Lemmas and Closure of Cosets

Lemma

For each $g \in G$ we have $g \in g H$ (see Left and Right Cosets)
For a given $g_{1}, g_{2} \in G$ we have $g_{1} \in g_{2} H ⟺ g_{2}^{- 1} g_{1} \in H$ .
For any pair of elements $g_{1}, g_{2} \in G$ we have either $g_{1} H \cap g_{2} H = \emptyset$ or $g_{1} H = g_{2} H$ . This means that the left-cosets Partition $G$

Proof

(1): $g = g \cdot 1 \in g H$ since $1 \in H$ . Thus $g \in g H$

(2):
$(\Rightarrow)$ : Suppose $g_{1} \in g_{2} H$ . Then:

g_{1} = g_{2} h

for some $h \in H$ . Now then:

\Rightarrow g_{2}^{- 1} g_{1} = h \in H

$(\Leftarrow)$ : Suppose $g_{2}^{- 1} g \in H$ . Then $g_{2}^{- 1} g_{1} = h$ for some $h \in H$ . Then:

g_{1} = g_{2} h \in g H

(3): If the sets are distinct then we are done, so suppose $g_{1} H \cap g_{2} H \neq \emptyset$ . We want to show that $g_{1} H = g_{2} H$ as a result.
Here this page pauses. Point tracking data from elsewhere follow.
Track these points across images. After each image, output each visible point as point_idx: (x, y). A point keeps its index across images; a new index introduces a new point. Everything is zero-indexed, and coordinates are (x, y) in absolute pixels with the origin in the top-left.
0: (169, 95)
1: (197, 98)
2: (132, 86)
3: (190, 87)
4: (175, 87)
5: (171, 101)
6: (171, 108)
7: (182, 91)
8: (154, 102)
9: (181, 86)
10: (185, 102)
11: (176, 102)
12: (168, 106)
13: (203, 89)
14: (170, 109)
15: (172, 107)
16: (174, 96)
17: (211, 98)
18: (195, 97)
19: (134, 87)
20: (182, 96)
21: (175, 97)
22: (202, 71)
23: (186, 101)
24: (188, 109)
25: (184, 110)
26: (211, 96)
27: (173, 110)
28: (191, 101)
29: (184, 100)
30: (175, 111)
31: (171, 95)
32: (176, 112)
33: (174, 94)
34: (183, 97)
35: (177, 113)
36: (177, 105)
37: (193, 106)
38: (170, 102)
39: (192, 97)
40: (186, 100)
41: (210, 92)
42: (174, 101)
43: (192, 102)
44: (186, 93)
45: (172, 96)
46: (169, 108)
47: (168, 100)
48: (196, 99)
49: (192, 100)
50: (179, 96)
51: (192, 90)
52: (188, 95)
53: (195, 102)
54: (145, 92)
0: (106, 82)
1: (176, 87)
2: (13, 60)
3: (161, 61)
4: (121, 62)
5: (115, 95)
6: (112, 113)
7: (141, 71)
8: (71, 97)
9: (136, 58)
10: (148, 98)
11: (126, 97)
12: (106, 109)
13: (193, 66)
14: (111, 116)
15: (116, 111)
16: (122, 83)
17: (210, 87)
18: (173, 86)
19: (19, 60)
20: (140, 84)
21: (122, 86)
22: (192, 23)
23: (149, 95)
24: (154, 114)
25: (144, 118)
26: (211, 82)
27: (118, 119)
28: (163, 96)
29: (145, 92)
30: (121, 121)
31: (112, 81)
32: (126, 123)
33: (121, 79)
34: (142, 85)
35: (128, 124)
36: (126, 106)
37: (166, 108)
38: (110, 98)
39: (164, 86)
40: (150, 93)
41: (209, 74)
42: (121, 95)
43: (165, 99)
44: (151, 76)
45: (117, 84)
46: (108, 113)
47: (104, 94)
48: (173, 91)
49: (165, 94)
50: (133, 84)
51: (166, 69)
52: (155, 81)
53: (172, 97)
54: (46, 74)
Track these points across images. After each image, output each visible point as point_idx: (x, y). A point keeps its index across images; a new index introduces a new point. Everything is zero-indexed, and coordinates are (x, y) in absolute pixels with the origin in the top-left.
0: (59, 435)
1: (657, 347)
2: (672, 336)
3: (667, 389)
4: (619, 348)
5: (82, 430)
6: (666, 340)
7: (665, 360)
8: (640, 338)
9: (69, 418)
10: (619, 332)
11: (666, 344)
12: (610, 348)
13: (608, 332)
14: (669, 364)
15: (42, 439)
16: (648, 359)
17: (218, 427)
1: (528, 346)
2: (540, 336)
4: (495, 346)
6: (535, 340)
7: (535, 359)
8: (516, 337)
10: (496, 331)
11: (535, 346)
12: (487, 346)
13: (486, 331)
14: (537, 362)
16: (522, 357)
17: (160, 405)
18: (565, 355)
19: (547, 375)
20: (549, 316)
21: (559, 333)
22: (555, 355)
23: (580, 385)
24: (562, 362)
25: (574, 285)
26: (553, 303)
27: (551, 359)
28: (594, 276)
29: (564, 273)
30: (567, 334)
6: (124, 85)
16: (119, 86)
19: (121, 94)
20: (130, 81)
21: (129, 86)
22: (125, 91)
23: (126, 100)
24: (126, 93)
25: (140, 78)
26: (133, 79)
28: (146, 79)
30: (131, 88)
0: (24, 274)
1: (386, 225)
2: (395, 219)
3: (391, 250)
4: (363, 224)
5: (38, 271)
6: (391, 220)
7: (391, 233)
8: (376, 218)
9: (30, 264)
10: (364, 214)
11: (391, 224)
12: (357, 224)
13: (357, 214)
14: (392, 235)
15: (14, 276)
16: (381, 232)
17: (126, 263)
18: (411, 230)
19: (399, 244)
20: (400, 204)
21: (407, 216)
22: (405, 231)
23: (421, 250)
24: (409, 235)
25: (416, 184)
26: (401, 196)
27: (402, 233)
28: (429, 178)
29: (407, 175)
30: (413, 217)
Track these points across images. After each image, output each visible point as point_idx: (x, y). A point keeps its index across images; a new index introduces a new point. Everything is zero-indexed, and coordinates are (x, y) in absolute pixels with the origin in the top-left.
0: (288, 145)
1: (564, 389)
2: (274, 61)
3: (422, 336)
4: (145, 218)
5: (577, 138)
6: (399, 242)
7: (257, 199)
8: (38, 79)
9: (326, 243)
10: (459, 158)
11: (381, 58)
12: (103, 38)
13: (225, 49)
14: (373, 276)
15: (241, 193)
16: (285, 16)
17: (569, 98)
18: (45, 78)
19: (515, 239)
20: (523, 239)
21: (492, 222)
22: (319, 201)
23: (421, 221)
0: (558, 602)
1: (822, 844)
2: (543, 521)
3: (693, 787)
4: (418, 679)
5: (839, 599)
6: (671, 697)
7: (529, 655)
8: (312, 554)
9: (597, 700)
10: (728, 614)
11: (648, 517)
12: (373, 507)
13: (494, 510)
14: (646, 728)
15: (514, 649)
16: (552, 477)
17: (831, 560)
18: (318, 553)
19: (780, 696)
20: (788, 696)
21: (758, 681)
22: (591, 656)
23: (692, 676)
Choose some element:

g_{0} \in (g_{1} H) \cap (g_{2} H)

Let's show that $g_{1} H \subseteq g_{2} H$ . Take any $g_{1} h \in g_{1} H$ where $h \in H$ . Again, we want to show that $g_{1} h \in g_{2} H$ . Using (2), we have to show that $g_{2}^{- 1} g_{1} \in H$ which is equivalent to showing:

(g_{2}^{- 1} g_{1}) h \in H

Notice that $g_{0} \in g_{1} H$ so then $n \in H$ where $g_{0} = g_{1} n$ . Further, notice $g_{0} \in g_{2} H$ so then there is some $m \in H$ where $g_{0} = g_{2} m$ . Thus:

g_{1} n = g_{2} m

So notice that:

g_{2}^{- 1} g_{1} = m n^{- 1} \in H

which is what we wanted! Thus $g_{1} H \subseteq g_{2} H$ . Without loss of generality, we can do the same argument with $g_{1}$ and $g_{2}$ swapped, so then $g_{2} H \subseteq g_{1} H$ . Thus $g_{1} H = g_{2} H$ .

☐

This is a different method of proving things we saw in Left (and Right) Cosets form a Partition in G (you can see the similarities, but different lemmas are used here).